### Brano di testo
============

Cultura
Biennale d’arte e design in Israele: un viaggio sulla misura dell’uomo

250 opere di importanti artisti israeliani e una selezione di 20 opere di artisti stranieri in mostra fino a novembre

“What Is the Measure of Man?” Con questo grande quesito si è aperta, lo scorso 31 marzo, la Biennale di arte israeliana presso il MUZA – Museo Eretz Israel, che, in occasione della lunga estate israeliana, sarà aperta anche in orari speciali, sia di sera che durante il weekend. 250 opere di artisti israeliani e 20 provenienti dall’estero.
Quest’anno La Biennale di arte e design cerca di rispondere alla complessa domanda: “Cosa significia a misura d’uomo?” e si concentra sulla condizione umana alle soglie di una nuova era, cercando di esaminare il mondo e l’ambiente che ci circonda, e il nostro potere di influenzare il futuro del luogo in cui viviamo.
Nello spirito di questo sguardo globale, oltre alle 250 opere di importanti artisti israeliani è stata curata anche una selezione di 20 opere di artisti stranieri che hanno cercato di rispondere alla stessa domanda e di farlo, integrando i loro lavori con la cornice, unica, del MUZA.
Coprendo la maggior parte degli spazi espositivi del museo, la Biennale ha dunque cercato di far dialogare le opere contemporanee con i tesori archeologici ed etnografici della collezione museale, assieme alle installazioni all’aperto pensate appositamente per la natura “open air” che offre quello che è, in metri quadri, è il più grande tra i musei di Israele e che, grazie ad un ambizioso progetto il collaborazione con il Comune di Tel Aviv, sta per allargarsi ancor di più fino a raggiungere, con un ponte pedonale, il Parco Ayarkon: uno dei più grandi polmoni non solo di Tel Aviv ma di tutta Israele.
In tal senso, “il tema della Biennale di quest’anno cerca di integrarsi perfettamente con la nuova vision del MUZA”, ci ha spiegato il CEO Ami Katz.

============

### Dati di partenza
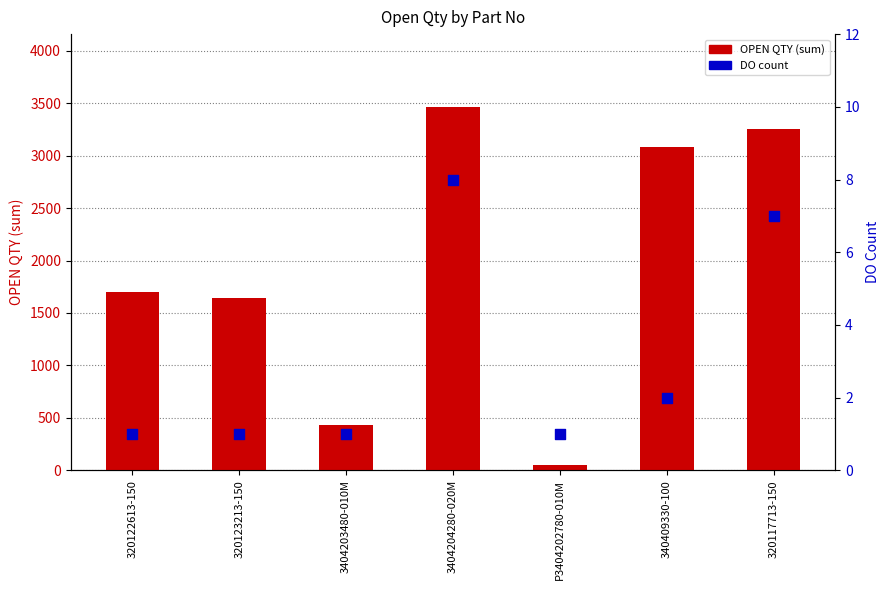

At which category is the sum across all series the highest?

3404204280-020M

============

### Esercizio da svolgere
Ricopia fedelmente dal brano sulla Biennale in Israele il passo che va da "Nello spirito di" fino a "unica, del MUZA." compreso.

### Riquadro risposta
Nello spirito di questo sguardo globale, oltre alle 250 opere di importanti artisti israeliani è stata curata anche una selezione di 20 opere di artisti stranieri che hanno cercato di rispondere alla stessa domanda e di farlo, integrando i loro lavori con la cornice, unica, del MUZA.